Wednesday, November 2, 2011

The Quantity Theory of Money

I just read a pamphlet by Friedrich Hayek published in 1976 titled, “Choice in Currency: A Way to Stop Inflation.”  It is relevant today because Ron Paul, who is running for US President, is advocating the same thing. Hayek argues that governments should not have a monopoly on the issue of money.  Instead, everyone should be able to use whatever they want for their money.  

His argument is shown to be absurd by Douglas Jay in the same pamphlet with a simple example.  “But suppose I offer one paper rouble in payment of a bus fare, and the conductor refuses to accept it; what happens?  Is the bus stopped while the conductor and I seek a ruling which nobody can give?  And imagine the controversies in the bus over the latest exchange rate between one currency and any other.  Professor Hayek’s new scheme would produce chaos and slow down the whole business of production and exchange in a welter of disputation.  That is why history has forced governments to legislate on legal tender” p. 27.

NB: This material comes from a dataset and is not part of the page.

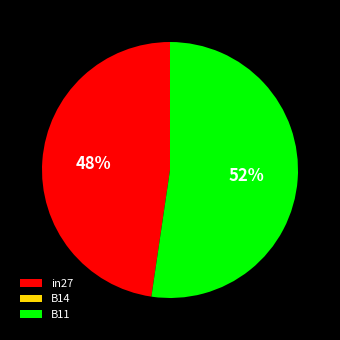

To the nearest percent, what is the average slice percentage?

33%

Hayek bases his argument on the quantity theory of money.  It says that an increase in the money supply will cause a general rise in prices, while a decrease in the money supply will cause a general decline in prices.  If we want price stability, then we need the money supply to be stable.

The quantity theory of money assumes that there is already enough money.  It says nothing about the quantity of money that would be neither too little nor too much.  That is, it says nothing about the amount that would be enough money.  If there is not enough money, an increase in the money supply would be good and not inflationary.  Only where there is already enough money, is a further increase not necessary.

Let me use an analogy.  Suppose an accident victim shows up in the Emergency Room bleeding profusely.  Imagine that the doctors there are using the quantity theory of blood as economists use the quantity theory of money.  They would say to each other, we must not give the patient a transfusion because that would increase the general amount of blood that the patient needs.  Let the body’s own “free market” decide how to distribute the remaining blood.  That patient would surely die. Our bodies need enough blood, neither too much nor too little.

Hayek sees inflation and concludes that the only cause of inflation is too much money.  He never considers that the problem is that there is no quantity on money.  Imagine that every note about length was followed by the word “meter” but there were no meter sticks.  What would the statement, “This room is 10 meters,” mean?  Would we have a quantity theory of length that said the more notes in circulation, the shorter the meter would become ?  That would be nonsense.  Given what we do when we measure length, we would say, we need meter sticks so that everyone can measure length accurately.  The same is true of money.

We need to wed time and money.  We need Hour Money.  We can then judge price with clocks.  That is the proper way to stop inflation and deflation.  That is how we move all wages and prices to their actual price, namely, the work time it took to produce goods and provide services.  People can always negotiate variations if they think such variations are justifiable.  That’s a free market that can be a fair market.